Para Novaes e Paganini (apud FELDMAN et al., 2005, p. 214), qualidade é entendida como

[...] um processo dinâmico, ininterrupto e de exaustiva atividade permanente de identificação de falhas nas rotinas e procedimentos, que devem ser periodicamente revisados, atualizados e difundidos, com participação da alta direção do hospital até seus funcionários mais básicos.

Esta definição destaca a qualidade como um processo que deve ser contínuo, realizado a fim de eliminar as incorreções e que conte com a participação de todos os membros da organização de saúde.

Segundo Donabedian (1980), qualidade é o cumprimento de requisitos básicos de segurança e processos, garantindo a conformidade do atendimento.

Essa definição de Donabedian relaciona-se com sua abordagem de análise da qualidade em saúde. Conforme já apresentado, o quadro de referência de Donabedian (1980) fundamenta-se em três componentes da qualidade: estrutura, processo e resultado. Segundo Gonzalez (2009), Donabedian é considerado o fundador da garantia da qualidade nos serviços de saúde e sua abordagem tornou-se clássica nas avaliações de qualidade. Dada a sua aplicabilidade e relevância, dificilmente são encontrados artigos na literatura que não se baseiem ou citem, com destaque, o trabalho desse autor (REIS et al., 1990).

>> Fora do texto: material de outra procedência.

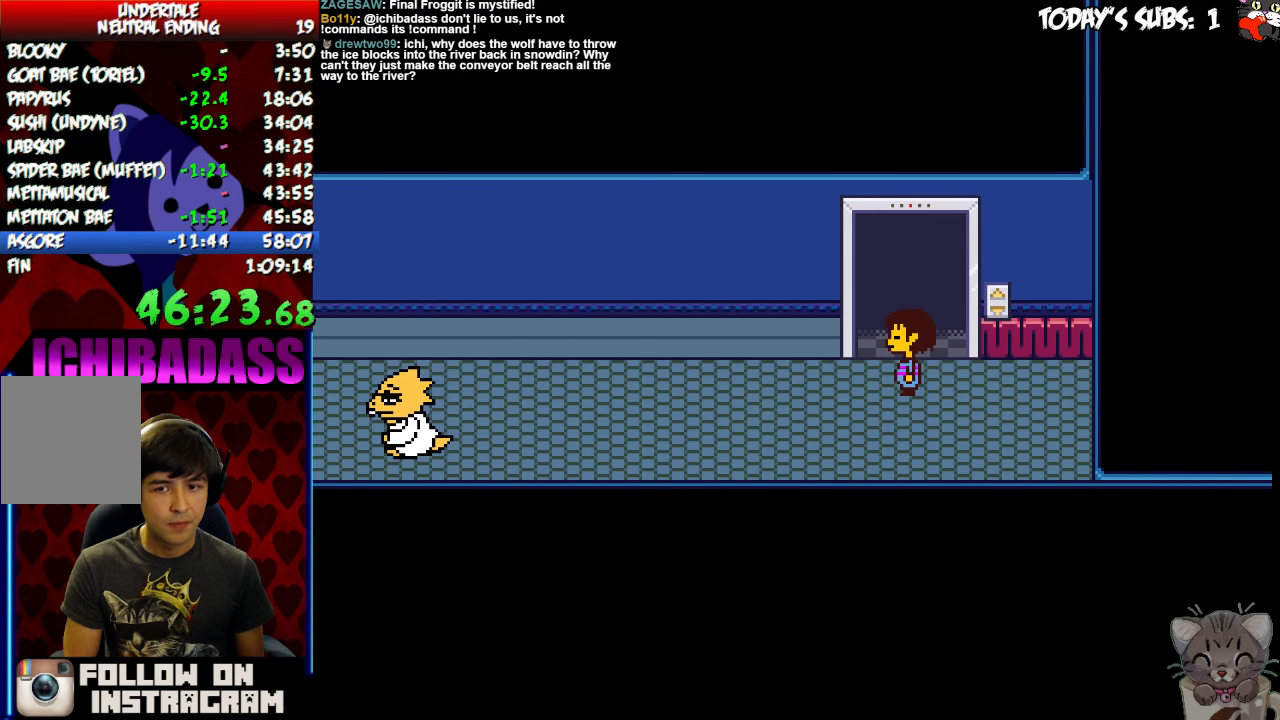
{"keys": ["up"], "events": [[100, "return", "up"], [100, "z", "down"], [167, "x", "down"], [167, "z", "up"], [233, "return", "down"], [233, "shift", "down"], [233, "x", "up"], [267, "return", "up"], [300, "shift", "up"], [367, "x", "down"], [433, "return", "down"], [433, "x", "up"], [500, "return", "up"]]}
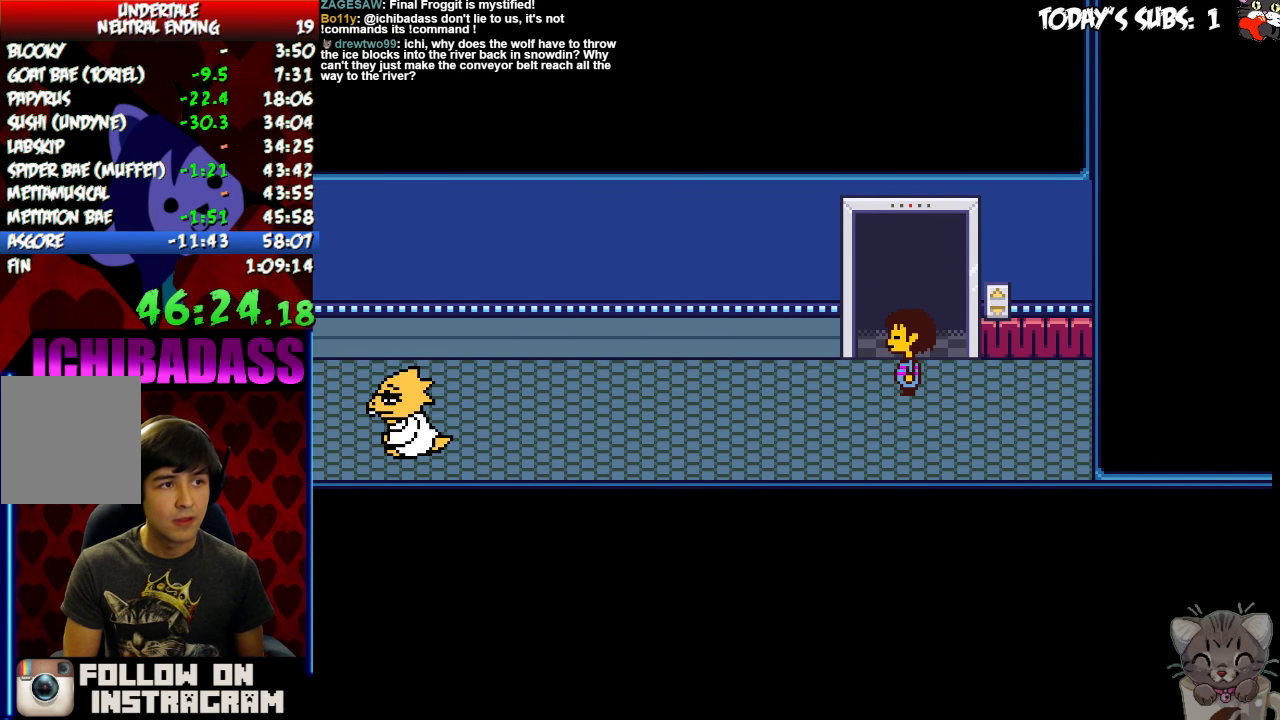
{"keys": ["up", "x"], "events": [[67, "x", "down"], [133, "return", "down"], [133, "shift", "down"], [133, "x", "up"], [200, "return", "up"], [200, "shift", "up"], [267, "x", "down"], [333, "return", "down"], [333, "shift", "down"], [333, "x", "up"], [367, "return", "up"], [400, "shift", "up"], [433, "z", "down"], [467, "x", "down"], [500, "z", "up"]]}
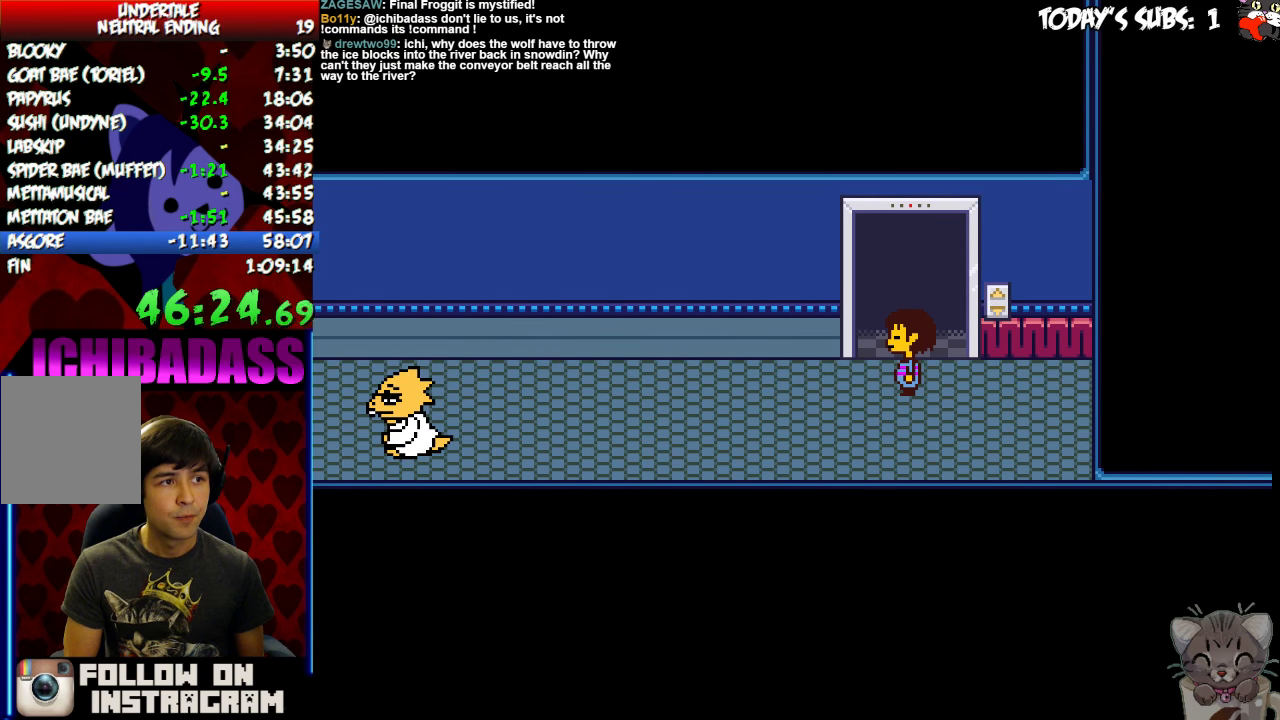
{"keys": ["return", "shift", "up"], "events": [[33, "return", "down"], [33, "x", "up"], [133, "return", "up"], [133, "z", "down"], [167, "x", "down"], [200, "z", "up"], [233, "x", "up"], [267, "return", "down"], [267, "shift", "down"], [333, "return", "up"], [333, "shift", "up"], [333, "z", "down"], [367, "x", "down"], [367, "z", "up"], [433, "x", "up"], [467, "return", "down"], [467, "shift", "down"]]}
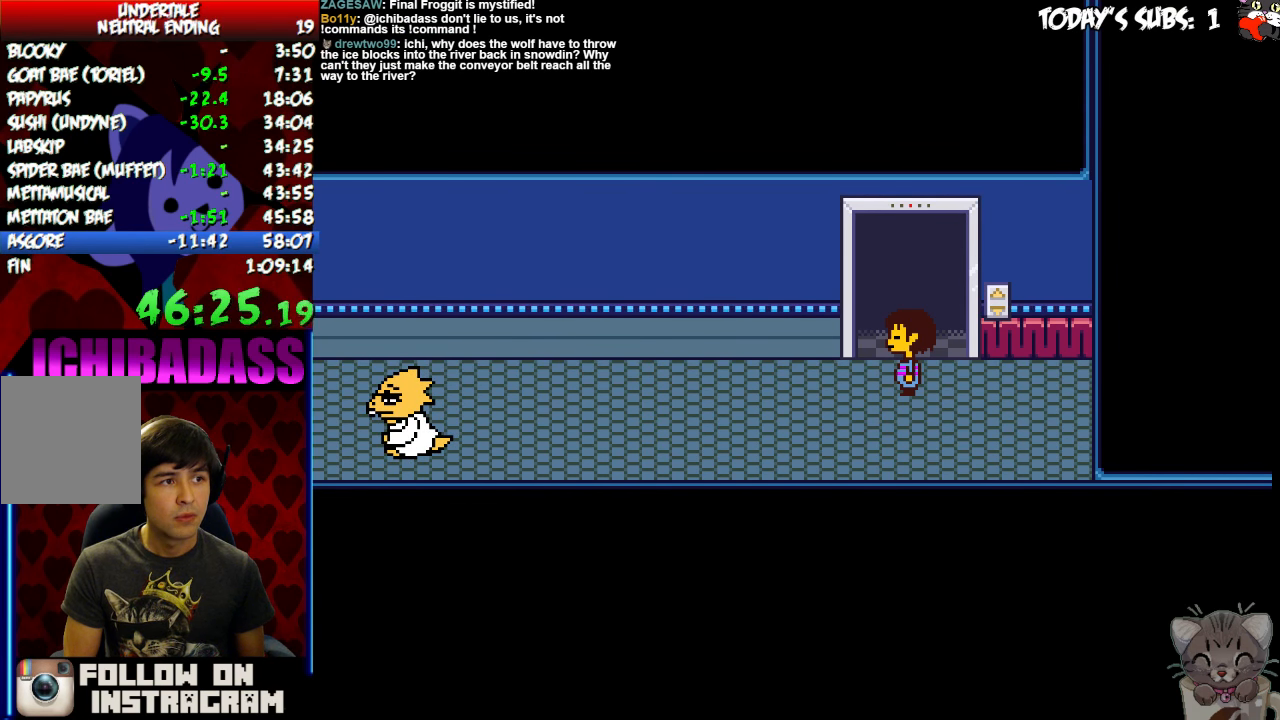
{"keys": ["up", "x", "z"], "events": [[33, "return", "up"], [33, "shift", "up"], [67, "z", "down"], [100, "x", "down"], [100, "z", "up"], [166, "return", "down"], [166, "x", "up"], [200, "return", "up"], [233, "z", "down"], [300, "x", "down"], [333, "z", "up"], [366, "return", "down"], [366, "x", "up"], [433, "return", "up"], [466, "z", "down"], [500, "x", "down"]]}
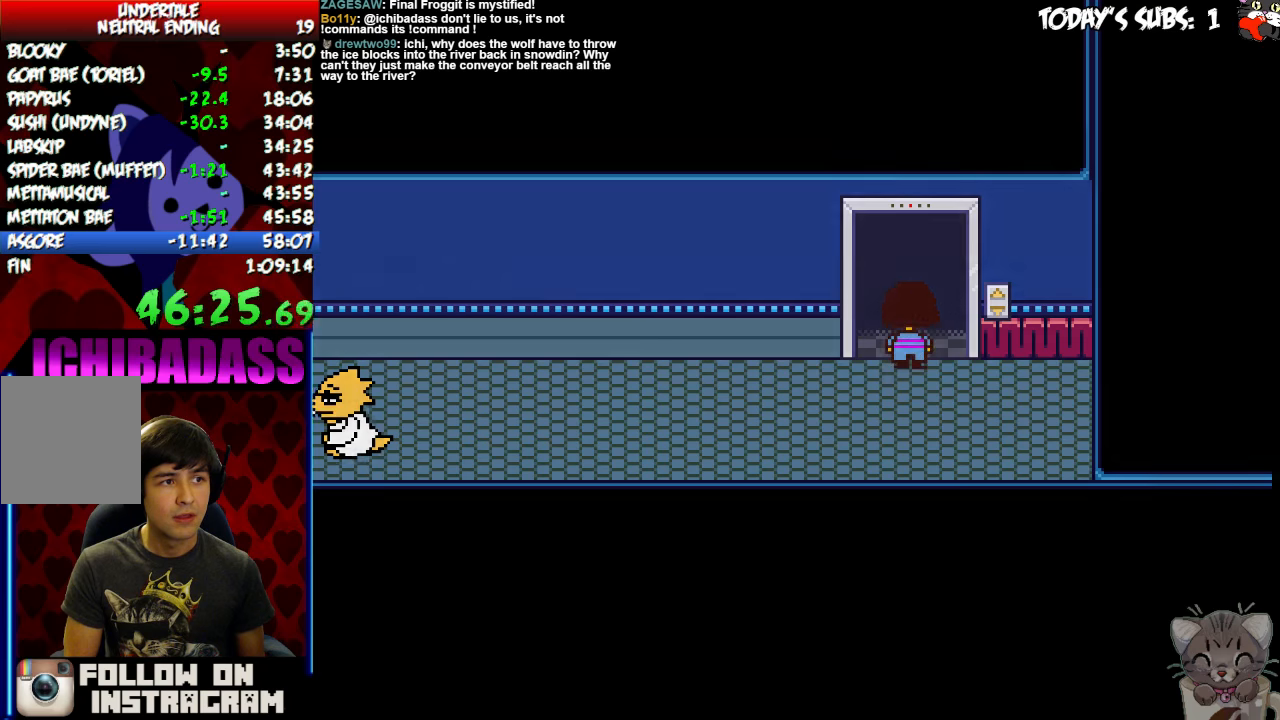
{"keys": ["up"], "events": [[33, "z", "up"], [66, "return", "down"], [66, "x", "up"], [100, "return", "up"], [166, "z", "down"], [200, "x", "down"], [200, "z", "up"], [233, "x", "up"], [266, "return", "down"], [333, "return", "up"]]}
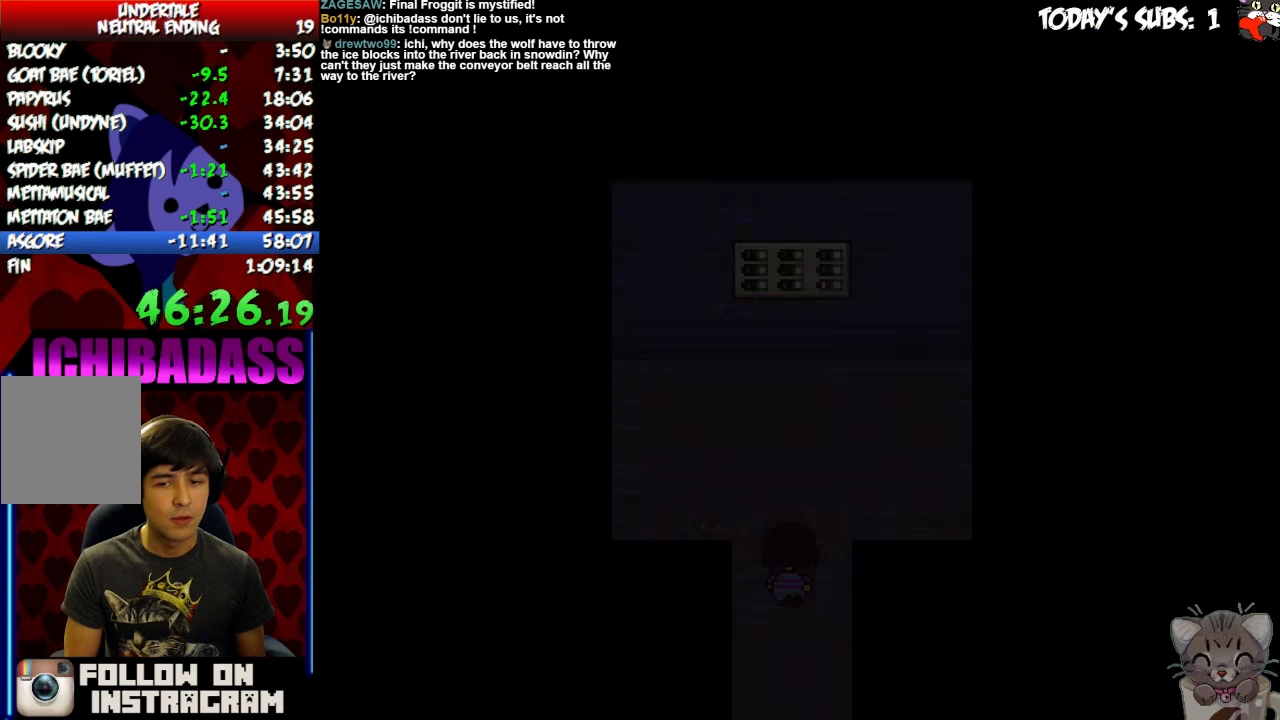
{"keys": ["up"], "events": []}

Como é possível perceber, o surgimento e as primeiras iniciativas voltadas para a qualidade em saúde concentravam-se no cuidado médico no âmbito dos hospitais. Para Azevedo (1991), os esforços pioneiros dos Estados Unidos na avaliação de serviços de saúde, eram voltados inicialmente e exclusivamente para o trabalho médico, sendo esta avaliação realizada por pares, num contexto predominantemente qualitativo, subjetivo e carente de estrutura.